Leslie Carothers while she was Deputy regional Administrator at EPA Region I
Federal environmental legislation empowers citizens’ organizations, states, municipalities, and other affected parties to sue polluters directly where state or federal environmental agencies fail to enforce against violators. If the regulatory agency declines to act after being put on notice, the citizens or other party may proceed to court. Citizen suits have certainly spurred more aggressive enforcement action by the regulatory agencies in the United States. Violators recognize the risk that citizens may sue them if the government doesn’t, and many violations are resolved through settlements once the citizen plaintiffs step forward.
My favorite example is the citizens’ suit against the Boston metropolitan regional wastewater treatment agency, the Metropolitan District Commission (MDC), for its failure to take action to install secondary wastewater treatment required by the Clean Water Act of 1972. The MDC also provided drinking water, and was a politically powerful state agency. As EPA Region I’s new enforcement director, I issued a permit and compliance schedule to MDC in 1976. When MDC had violated most of its requirements in 1977, I recommended taking MDC to court. The new Regional Administrator, a Carter appointee and a fine man, preferred not to begin his relationship with Massachusetts by filing such a suit, so he undertook further lengthy negotiations with the MDC.
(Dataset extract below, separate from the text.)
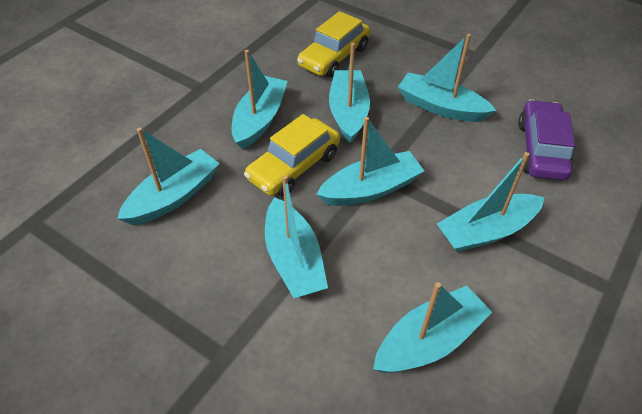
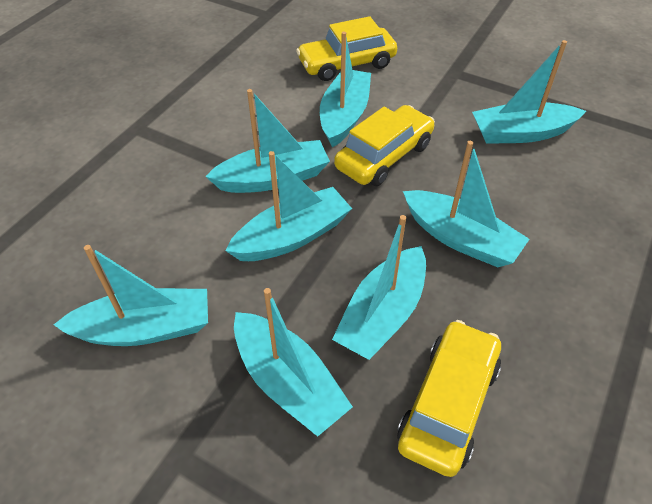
purple car: [518,100,575,181] = 1 -> none = 0
yellow car: [244,114,340,196] [297,11,370,77] = 2 -> [296,16,397,81] [334,105,435,186] [397,320,501,477] = 3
Before retiring from EPA in 1982, I mentioned to several Boston environmental leaders that citizen action would be needed to get the multiple state and federal agencies involved in cleanup of Boston Harbor to act. The Conservation Law Foundation filed suit on June 7, 1983, and EPA filed its own enforcement suit on January 31, 1985. The trial judge ruled in favor of the citizens and EPA on September 5, 1985. The massive project to upgrade the treatment plants finally moved forward, and Boston Harbor sparkles today, a major asset to a vibrant region.
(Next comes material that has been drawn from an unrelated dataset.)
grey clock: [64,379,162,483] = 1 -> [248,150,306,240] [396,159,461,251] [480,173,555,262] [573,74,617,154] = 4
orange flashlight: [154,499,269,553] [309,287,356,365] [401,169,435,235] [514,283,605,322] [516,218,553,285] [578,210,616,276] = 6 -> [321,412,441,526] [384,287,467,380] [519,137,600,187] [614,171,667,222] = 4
(From right to left): Leslie Carothers, Youhai Sun, Dean of Tianjin University Law School, and Zhuoshi Liu, Director of ELI's China program at Tianjin University Law School
The U.S. experience of enforcement proceedings initiated by citizens and nongovernmental organizations is recognized and respected by environmental lawyers and activists outside the United States. In recent years, policy analysts in China have noted the effectiveness of public interest litigation in accelerating environmental compliance here, and the national legislature enacted new laws to allow such access to the courts there. The Environmental Law Institute has partnered with Chinese law schools, the national environmental agency, and an affiliated environmental organization to provide training to lawyers for nongovernmental organizations, prosecutors, and judges on how to initiate and decide such cases against polluters and prosecute administrative agencies failing to enforce anti-pollution laws. I and other ELI members have volunteered to help ELI staff present the U.S. experience in citizen enforcement at several training sessions. We hope and expect that greater mobilization of China’s lawyers and courts in environmental enforcement will strengthen accountability for compliance by private and public organization as it has here in the United States and will support China in its drive to reduce severe pollution problems in that country.